* [Assignment]:
Determine which lines of the records include the word "pixel", and copy them.
Start of Block
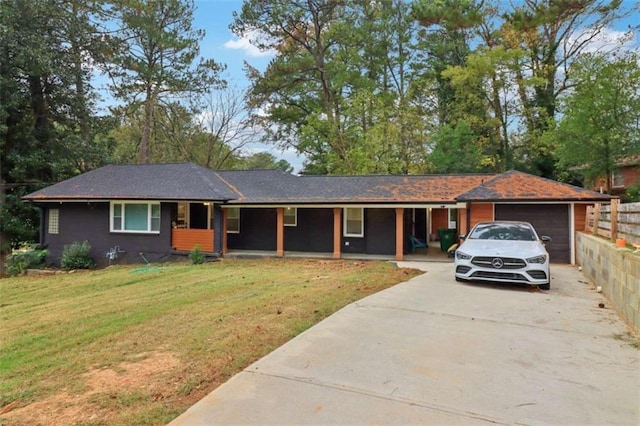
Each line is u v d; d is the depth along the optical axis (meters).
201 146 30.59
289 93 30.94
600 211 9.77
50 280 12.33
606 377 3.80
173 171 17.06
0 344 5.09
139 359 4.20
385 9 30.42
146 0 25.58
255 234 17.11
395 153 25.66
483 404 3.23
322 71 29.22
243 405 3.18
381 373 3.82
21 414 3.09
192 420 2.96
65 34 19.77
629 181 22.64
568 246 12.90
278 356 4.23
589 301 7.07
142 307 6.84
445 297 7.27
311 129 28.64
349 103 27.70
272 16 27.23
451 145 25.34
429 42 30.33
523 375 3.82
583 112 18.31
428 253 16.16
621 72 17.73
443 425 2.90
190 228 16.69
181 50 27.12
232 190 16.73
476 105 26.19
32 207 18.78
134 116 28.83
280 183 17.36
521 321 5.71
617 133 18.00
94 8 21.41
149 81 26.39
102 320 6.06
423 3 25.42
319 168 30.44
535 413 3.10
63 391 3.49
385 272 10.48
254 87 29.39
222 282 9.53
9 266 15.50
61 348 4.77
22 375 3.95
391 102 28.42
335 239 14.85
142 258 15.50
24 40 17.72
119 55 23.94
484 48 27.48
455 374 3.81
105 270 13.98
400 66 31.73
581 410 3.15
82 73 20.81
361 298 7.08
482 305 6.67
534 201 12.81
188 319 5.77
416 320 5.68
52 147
End of Block
Start of Block
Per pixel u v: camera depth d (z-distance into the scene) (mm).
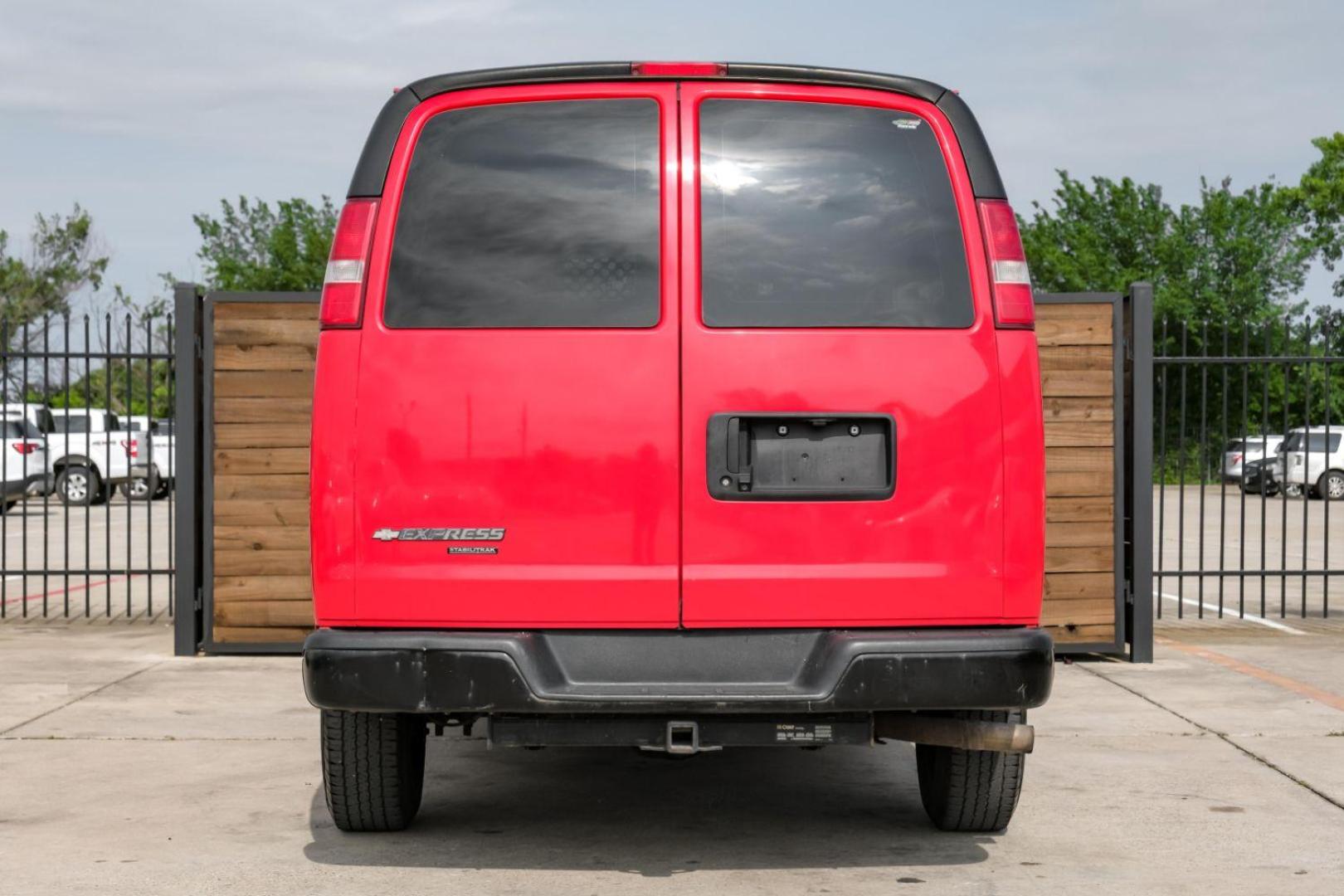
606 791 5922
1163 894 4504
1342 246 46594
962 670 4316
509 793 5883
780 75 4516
End of Block
Start of Block
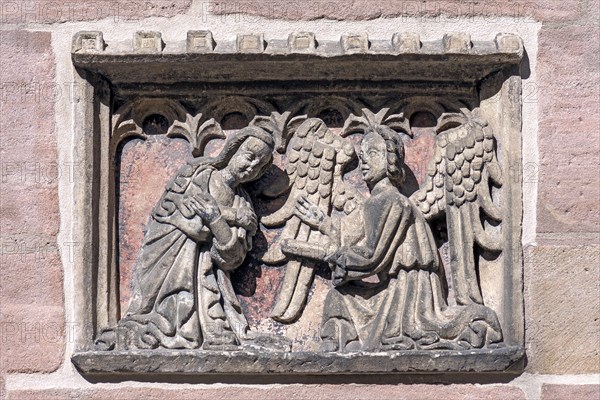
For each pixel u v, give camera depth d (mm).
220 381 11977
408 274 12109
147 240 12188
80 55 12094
End of Block
* [Exercise solution]:
Per pixel u v: camera depth d (z-distance into the scene) (mm).
For each pixel u v, give camera depth d (mm).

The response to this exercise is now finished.